The Problem: One of the isotopes of potassium,
40K, occurs at 120 ppm in natural samples. This 0.012% naturally decays with a 1.28X10^9 year half life into argon-40 (4
40Ar).
If a rock stays crystallized the argon formed will be trapped in the rock matrix. After bringing the same to the lab the argon and potassium can be measured experimentally by isotope ratio mass spectrometry.
Assuming no argon-40 is present in rock when it is formed, if the following plot [see
https://drive.google.com/file/d/0B-BclHOW2R0QemZKOFM0WXJJOFc0WS0zay1saTVzYXZ4Qmdr/view?usp=sharing and
https://drive.google.com/file/d/0B-BclHOW2R0QaEEwc1NpSDJQZURkOWJQSFZXcHNDOU93SHFz/view?usp=sharing] represents the amount of potassium-40 and argon-40 in a sample of sediment, what is the age of the rock?
The Equations Provided: ln ([A] / [A]_o) = - kt
t_1/2=0.693/k
The Attempt at a Solution: k = 0.693/t_1/2
k = 0.693/(1.29X10^9)
k = 5.41X10^-10
Ar/K = 0.00052/0.001
I found this using peak heights from above spectrum; I'm mainly confused about what I'm supposed to be plugging in to the equation and how to find that information from the spectrum provided.
= 52%
ln([A]/[A]_o)=-kt
ln([52][0.012]_o)=-(5.41X10^-10)t
t = -1.55X10^10 which doesn't make any sense
I know this is basic stuff and I should know how to do it, but I can't seem to figure out what I'm doing wrong.
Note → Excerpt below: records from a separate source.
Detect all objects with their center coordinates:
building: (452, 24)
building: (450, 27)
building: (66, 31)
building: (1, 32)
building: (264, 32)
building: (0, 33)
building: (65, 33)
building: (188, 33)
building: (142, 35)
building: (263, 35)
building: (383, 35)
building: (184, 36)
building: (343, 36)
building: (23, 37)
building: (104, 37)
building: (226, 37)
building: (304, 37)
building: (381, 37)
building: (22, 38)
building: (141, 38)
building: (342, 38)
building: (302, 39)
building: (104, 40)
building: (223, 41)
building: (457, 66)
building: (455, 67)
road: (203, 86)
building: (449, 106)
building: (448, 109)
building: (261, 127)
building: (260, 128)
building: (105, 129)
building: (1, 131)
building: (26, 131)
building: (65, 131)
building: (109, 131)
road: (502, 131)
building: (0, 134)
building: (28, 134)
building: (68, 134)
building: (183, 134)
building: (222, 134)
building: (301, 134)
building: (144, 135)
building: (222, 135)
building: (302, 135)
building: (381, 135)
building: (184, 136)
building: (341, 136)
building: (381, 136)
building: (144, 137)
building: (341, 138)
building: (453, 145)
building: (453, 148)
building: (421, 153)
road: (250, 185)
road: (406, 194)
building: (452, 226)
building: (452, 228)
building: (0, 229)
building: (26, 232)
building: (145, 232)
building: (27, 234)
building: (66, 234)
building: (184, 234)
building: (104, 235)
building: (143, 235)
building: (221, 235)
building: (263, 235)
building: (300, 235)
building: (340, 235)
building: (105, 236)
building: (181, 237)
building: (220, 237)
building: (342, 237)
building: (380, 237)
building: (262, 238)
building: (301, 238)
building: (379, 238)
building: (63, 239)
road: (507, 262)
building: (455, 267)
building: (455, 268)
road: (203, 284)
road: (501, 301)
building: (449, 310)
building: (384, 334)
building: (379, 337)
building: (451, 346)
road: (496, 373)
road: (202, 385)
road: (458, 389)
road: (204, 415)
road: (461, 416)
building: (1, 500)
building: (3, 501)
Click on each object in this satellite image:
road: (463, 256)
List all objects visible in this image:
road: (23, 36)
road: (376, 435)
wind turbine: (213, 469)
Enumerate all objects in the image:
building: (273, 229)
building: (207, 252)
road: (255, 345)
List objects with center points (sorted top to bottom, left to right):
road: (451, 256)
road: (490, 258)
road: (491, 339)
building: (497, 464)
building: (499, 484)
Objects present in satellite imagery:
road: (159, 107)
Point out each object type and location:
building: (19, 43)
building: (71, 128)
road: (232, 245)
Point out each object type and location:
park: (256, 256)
Using the isotope ratio mas spectrum, I found the heights of both peaks and divided the height of the
40Ar peak by the height of the
40K peak. This ends up being 52%. I'm relatively certain that I wasn't supposed to plug this number in to the equation; here is where I'm stumped. If most natural samples are 0.012% 40K, should I multiple 48% (100-52=48) by 0.012% to get the percentage of the sample that is still
40K? Even then, the number ends up being too large. But I thought that I'm supposed to be using concentrations in the ln equation. In any case, the percentage of
40K should have gone down because some should have decayed, right? I'm lost and there's going to be a problem like this on our exam tomorrow. I appreciate any help. Thank you!